The social and solidarity economy still ekes out a niche existence today. For Daniel Tesch, however, it is clear that this will change with the coming generations. In the interview, the director of the Union luxembourgeoise de l'économie sociale et solidaire (Uless) also explains why, in his opinion, all companies should be obliged to document their social impact.
Daniel Tesch has been director of the Union Luxembourgeoise de l'économie sociale et solidaire Uless since May 2020. Founded in July 2013, the "mother of all social enterprises (SIS), " as the lawyer jokingly calls the umbrella organisation, represents, according to its own information, the interests of more than 300 actors in the social and solidarity economy with approximately 20,000 employees in a direct and indirect way. Uless itself currently has 61 members. We spoke with Daniel Tesch about possible adjustments to the social enterprise model and the outlook for the potential of the social and solidarity economy as a whole.
Lëtzebuerger Journal: We are here at the Social Business Incubator, where Uless is also based. Is this the place where people who are interested in social business come?
Daniel Tesch: The Uless is basically an umbrella organisation, but we are also a support organisation, which means we stimulate the influx of people coming our way, young entrepreneurs from the lyceums or professionals who have decided to move into the impact economy (in the narrower sense, an economic activity that brings about social or environmental change in addition to a financial return, ed.). This means that the movement has different sources, and we are trying to centralise that here. We are also trying to get the community to be self-sustaining and to network with each other so that they can help each other.
An SIS is based on a company, so at first this is more like the Anglo-Saxon model, but at the same time there are limitations. Is the SIS a hybrid model that enables different forms of social economy, or simply nothing half and nothing whole?
Around 2013/2014, these considerations [for a law] emerged. The social and solidarity economy was, after all, a state secretariat that was attached to the Ministry of Labour and Employment in 2013 under the leadership of Nicolas Schmit, who was very committed to this cause. Paulette Lenert accompanied the text as a lawyer at that time, which was still under Minister Romain Schneider. It was basically a panel of lawyers who drafted the text. People from big law firms who did it on a voluntary basis because they themselves were involved in non-profit associations. People who actually come from the capitalist movement but, let's say, have a heart.

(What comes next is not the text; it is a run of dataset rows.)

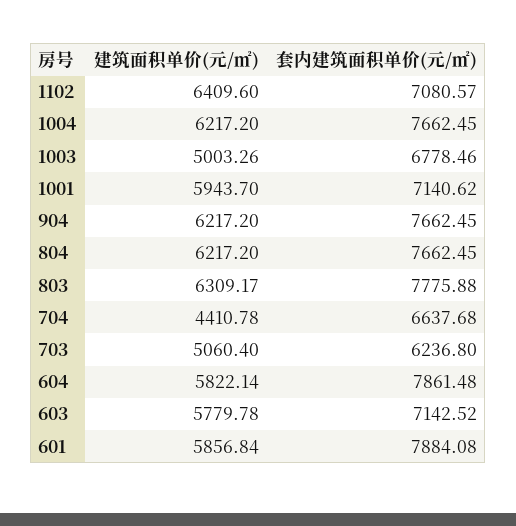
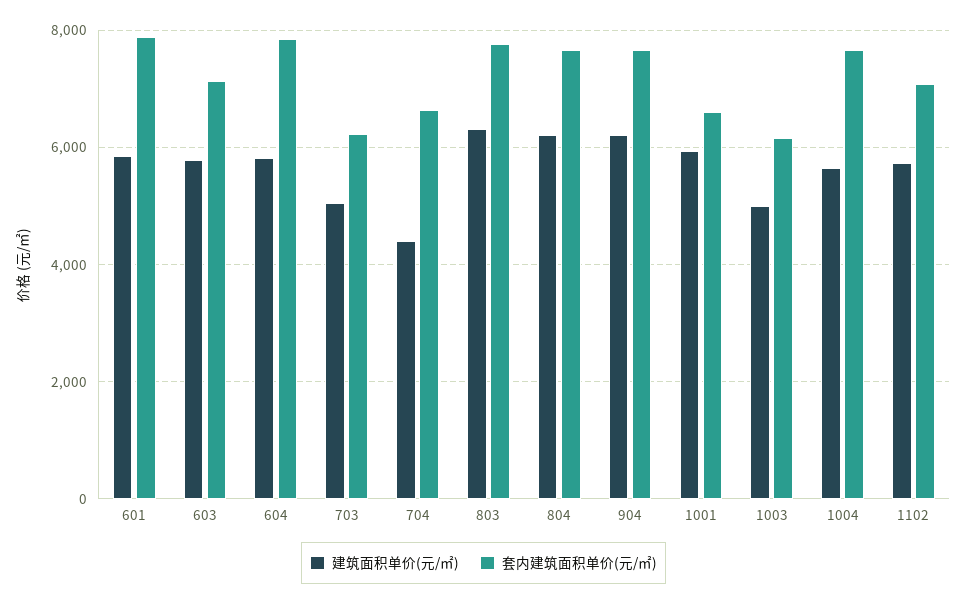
  {
    "建筑面积单价(元/㎡)": {
-     "1102": 6409.6,
+     "1102": 5800,
-     "1004": 6217.2,
+     "1004": 5600,
      "1003": 5003.26,
      "1001": 5943.7,
      "904": 6217.2,
      "804": 6217.2,
      "803": 6309.17,
      "704": 4410.78,
      "703": 5060.4,
      "604": 5822.14,
      "603": 5779.78,
      "601": 5856.84
    },
    "套内建筑面积单价(元/㎡)": {
      "1102": 7080.57,
      "1004": 7662.45,
-     "1003": 6778.46,
+     "1003": 6200,
-     "1001": 7140.62,
+     "1001": 6600,
      "904": 7662.45,
      "804": 7662.45,
      "803": 7775.88,
      "704": 6637.68,
      "703": 6236.8,
      "604": 7861.48,
      "603": 7142.52,
      "601": 7884.08
    }
  }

Instead of generating dividends again, a social impact should be achieved, a contribution to the common good. I already see this as a sign of a generation, and the next generation is even more strongly moving in this direction. The team that drafted this law used an Anglo-Saxon code, of course, because they worked a lot with banks and funds. But they also had their own legal background, which is French and Belgian; so they arranged our normal law with these concepts from the Anglo-Saxon economy. It is not a hybrid, but rather a synthesis of all these elements. The parties involved have deliberately edited the text so that there have to be balances, and I think there are in this law.
In 2021, the SIS model has already been adjusted once in law. But you have indicated that other modifications are possible?
The 2021 adjustment regarding the external audit was more of a correction, and now basically a version is coming that is supposed to eliminate all the small disadvantages that still exist. To this end, we are asking the entrepreneurs themselves what they would do if they could improve something. To name one example: Today, it is impossible for a shareholder to lend money to his company when it needs capital.